Answer these questions from the thread about early Christmas music:
1. On what date did the Chicago-area station begin playing Christmas music 24/7?
2. Where does Bret work?
3. Why does Tabitha have no radio in her shop?

--- Excerpt to read ---
################

# Christmas music! Gah!



## Bret (Nov 9, 2007)

Someone save me. Please. There is one station in the Chicago area that started playing Christmas music 24/7 on Nov 1st. So now I've changed my presets in the car.

As if that wasn't enough.... my work just figured out how to work our music PA system thing. And they're playing Christmas music. AND, the one speaker is right above my head in my office. 

I already had a headache... this isn't helping. 

"I'm dreaming of a white Christmas...." 

At least wait till the 23rd!


----------



## dragonfly princess (Nov 9, 2007)

I feel your pain!  I am glad I am in charge of the radio here at work!  I am so not ready for x-mas already


----------



## soapbuddy (Nov 9, 2007)

Geez! That's kind of early. :shock: 

Irena


----------



## sunflwrgrl7 (Nov 9, 2007)

I think it's a retail store conspiracy.  The retail stores pay the radio station DJ's under the table to start playing Christmas music early so that the public will start doing Christmas shopping early so that they will actually spend more money for Christmas because they spread their spending out, but then those DJ's that pocketed that money are listening to the Christmas music too, so they go dump the money they got under the table right back into those retail stores!  AHHH!  

Okay, maybe not...


----------



## Tabitha (Nov 9, 2007)

Sunflower, you are right. No doubt about it.

I don't have a radio in my shop, I like silence & like to hear what customers are whispering about items  . 

If my husband is in the back of the shop you might here anything rom Run DMC, to the Bee Gee's, to Patsy Kline, to Lords of Acid  :roll: .


----------



## Bret (Nov 12, 2007)

sunflwrgrl7 said:
			
		

> I think it's a retail store conspiracy.  The retail stores pay the radio station DJ's under the table to start playing Christmas music early so that the public will start doing Christmas shopping early so that they will actually spend more money for Christmas because they spread their spending out, but then those DJ's that pocketed that money are listening to the Christmas music too, so they go dump the money they got under the table right back into those retail stores!  AHHH!
> 
> Okay, maybe not...



I work at a bank... so it's not a retail conspiracy. 

Then again... maybe we have a deal with the retail stores so our customers will come here, hear the music, be inspired to shop, overdraw their accounts, then we get the fees! 

On an upside, it's not on today! They said they were just "testing" it. So we'll see what happens...


----------



## dragonfly princess (Nov 12, 2007)

> If my husband is in the back of the shop you might here anything rom Run DMC, to the Bee Gee's, to Patsy Kline, to Lords of Acid  .



Um...........WOW does he have multiple personalities?  those are some interesting choices  :roll:


----------



## Guest (Nov 12, 2007)

################

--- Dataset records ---
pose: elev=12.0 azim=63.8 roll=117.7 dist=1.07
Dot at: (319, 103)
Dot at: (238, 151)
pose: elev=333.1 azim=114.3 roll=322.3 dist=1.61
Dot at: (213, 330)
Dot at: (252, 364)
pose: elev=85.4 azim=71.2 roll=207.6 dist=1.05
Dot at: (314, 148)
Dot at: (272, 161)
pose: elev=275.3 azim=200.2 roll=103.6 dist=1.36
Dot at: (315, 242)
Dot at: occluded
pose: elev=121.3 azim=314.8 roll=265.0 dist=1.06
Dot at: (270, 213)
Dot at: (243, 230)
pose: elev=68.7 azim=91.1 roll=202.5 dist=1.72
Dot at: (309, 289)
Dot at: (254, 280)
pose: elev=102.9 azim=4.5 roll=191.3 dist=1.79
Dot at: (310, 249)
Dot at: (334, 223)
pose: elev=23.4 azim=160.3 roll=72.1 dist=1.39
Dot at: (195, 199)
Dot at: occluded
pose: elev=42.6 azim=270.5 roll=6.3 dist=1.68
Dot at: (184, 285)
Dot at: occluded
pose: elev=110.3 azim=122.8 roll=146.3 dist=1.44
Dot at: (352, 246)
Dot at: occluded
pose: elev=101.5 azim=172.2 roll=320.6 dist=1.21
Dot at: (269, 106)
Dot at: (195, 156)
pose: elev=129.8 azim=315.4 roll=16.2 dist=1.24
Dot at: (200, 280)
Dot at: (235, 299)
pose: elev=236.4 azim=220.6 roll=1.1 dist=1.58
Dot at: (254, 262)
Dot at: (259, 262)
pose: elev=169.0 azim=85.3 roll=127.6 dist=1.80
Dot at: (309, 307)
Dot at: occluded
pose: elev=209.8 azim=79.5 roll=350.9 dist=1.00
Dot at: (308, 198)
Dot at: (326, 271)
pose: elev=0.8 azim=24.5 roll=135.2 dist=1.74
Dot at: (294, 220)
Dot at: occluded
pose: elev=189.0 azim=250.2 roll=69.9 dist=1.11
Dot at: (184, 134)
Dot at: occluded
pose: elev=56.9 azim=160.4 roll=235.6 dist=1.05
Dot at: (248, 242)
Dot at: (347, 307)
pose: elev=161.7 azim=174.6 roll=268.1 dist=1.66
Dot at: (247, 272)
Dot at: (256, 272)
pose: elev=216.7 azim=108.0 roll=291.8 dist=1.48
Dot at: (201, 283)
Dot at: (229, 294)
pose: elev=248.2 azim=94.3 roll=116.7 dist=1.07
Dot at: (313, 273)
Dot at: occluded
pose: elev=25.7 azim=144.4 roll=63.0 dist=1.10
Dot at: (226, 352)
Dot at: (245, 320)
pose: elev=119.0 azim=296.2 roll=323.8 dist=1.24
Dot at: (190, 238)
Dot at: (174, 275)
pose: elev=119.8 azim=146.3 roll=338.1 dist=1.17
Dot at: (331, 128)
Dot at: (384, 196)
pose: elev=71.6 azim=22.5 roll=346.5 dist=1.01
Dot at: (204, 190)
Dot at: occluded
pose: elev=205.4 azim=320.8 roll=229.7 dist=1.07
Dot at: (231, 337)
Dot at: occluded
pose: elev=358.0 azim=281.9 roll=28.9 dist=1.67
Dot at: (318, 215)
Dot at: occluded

################

--- Output of the task ---
1. Nov 1st.
2. At a bank.
3. She likes silence and likes to hear what customers are whispering about items.